Вернулся я в свою комнату. Все сидят, опустив головы так низко, что и без слов ясно — каждый срочное задание выполняет и ни минуты уделить не может. Даже Фатхул-лин глаз не поднял, только чуть на стуле поерзал.
Смотрю на свой текст. Что же мне сделать, чтобы проникнуться ответственностью, которая на товарище Булганине лежит? Достал бумажку со словами, которые я в прошлых речах вычитал, а в своем проекте сэкономил.
Решил не жадничать. Все отдал уважаемому председателю Совмина: глаголы «отметить», «заявить», «подчеркнуть», «особо подчеркнуть» (два раза), а также словосочетания «от имени», «по поручению», «с чувством глубокого». Подумал-подумал и добавил «позвольте мне».
Речь теперь длиннее получилась. Смотрю на нее как на гадюку. Думаю: скорее бы начальнику сбыть.
На следующий день с утра, раньше чем через сутки, пришел к Павлову.
— Вот, — говорю, — речь переделал. С чувством ответственности.
Павлов посмотрел на этот раз без любопытства и скорее подозрительно. Но пока читал, два раза бороду огладил. Это что-нибудь значило.
— Теперь лучше, — говорит, — только вот здесь надо устранить заискивающую интонацию. Вместо ненужных слов «позвольте мне» напишите — «мне хотелось бы». Перепечатайте. Принесите.
Перепечатал. Принес. И больше я с этой речью дела не имел до того момента, как ее произнес Булганин. Кто и какими перелицовками занимался — не знаю.
Но только то немногое, что я мог узнать из прежнего текста, были глаголы «заявить», «отметить», «подчеркнуть» (ни разу «особо»), а также словосочетания «от имени», «с чувством». Слова «мне хотелось бы» были обогащены оборотом «позвольте мне», что меня особо порадовало. Когда же я наткнулся на слова «и впредь», то с горечью вспомнил, что не нашел им места в своем варианте, хотя видел их в ранее произнесенных речах. Не проникся я, значит, должным чувством ответственности.
Читал и перечитывал опубликованный в газете текст. Думал: ну, хорошо, такую речь прочитал Председатель Совета Министров СССР, может быть, ее смог бы произнести министр иностранных дел. Возможно, с ней выступил бы сам Алексей Петрович Павлов. Но я-то мог бы себе позволить такое или нет?
Зародившееся во мне чувство ответственности не давало однозначного ответа.
Зато однозначным было открытие, что Н.А. Булганин не пишет те речи, которые читает. Мелькнуло и пугающее предположение. Неужели и сам Н.С. Хрущев тоже не сочиняет свои доклады? А это рождало новые вопросы: кто же их слагает? Много ли таких сочинителей и как ими становятся? Где они работают?

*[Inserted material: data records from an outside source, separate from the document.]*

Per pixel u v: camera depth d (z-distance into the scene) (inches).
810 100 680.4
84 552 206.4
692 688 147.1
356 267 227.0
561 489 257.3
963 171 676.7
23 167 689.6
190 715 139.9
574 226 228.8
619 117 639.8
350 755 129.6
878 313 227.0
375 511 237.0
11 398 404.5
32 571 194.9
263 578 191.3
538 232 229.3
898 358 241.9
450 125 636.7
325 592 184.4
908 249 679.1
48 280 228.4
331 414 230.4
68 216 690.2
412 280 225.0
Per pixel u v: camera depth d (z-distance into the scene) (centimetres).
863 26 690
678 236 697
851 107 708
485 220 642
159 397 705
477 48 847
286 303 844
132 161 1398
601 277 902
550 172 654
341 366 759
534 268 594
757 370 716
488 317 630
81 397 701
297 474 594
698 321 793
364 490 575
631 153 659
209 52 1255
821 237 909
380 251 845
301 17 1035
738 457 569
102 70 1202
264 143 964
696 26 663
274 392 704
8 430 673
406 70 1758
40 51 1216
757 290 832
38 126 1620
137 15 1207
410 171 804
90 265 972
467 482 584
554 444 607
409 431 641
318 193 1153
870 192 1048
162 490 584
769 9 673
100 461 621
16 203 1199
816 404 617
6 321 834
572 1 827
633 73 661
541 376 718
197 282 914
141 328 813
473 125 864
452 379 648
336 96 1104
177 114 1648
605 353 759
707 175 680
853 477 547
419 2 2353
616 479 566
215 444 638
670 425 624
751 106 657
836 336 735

Сразу же возникло сомнение: может быть, и нет никаких специальных людей для составления докладов и речей? Просто начинают с первого попавшегося, как с этой речью получилось: я отдал Павлову, тот — заведующему отделом, от того она пошла министру, потом еще кому-то, так и досочиняли до последнего варианта, который похож на все предыдущие речи. В таком случае, действительно, «каждая кухарка» принимает участие в управлении государством. Только что из этого получается?
В любом случае, утвердился я в сознании, написание чужих речей — большой секрет. Не случайно мои старшие коллеги так явственно демонстрировали отсутствие интереса к моему заданию. Помнят или знают о тех, кто когда-то исчез, споткнувшись обо что-то невидимое в тумане тридцатых или начала пятидесятых годов. «Меньше знаешь, дальше дышишь», — наставлял меня Фатхул-лин, делясь мудростью выживания.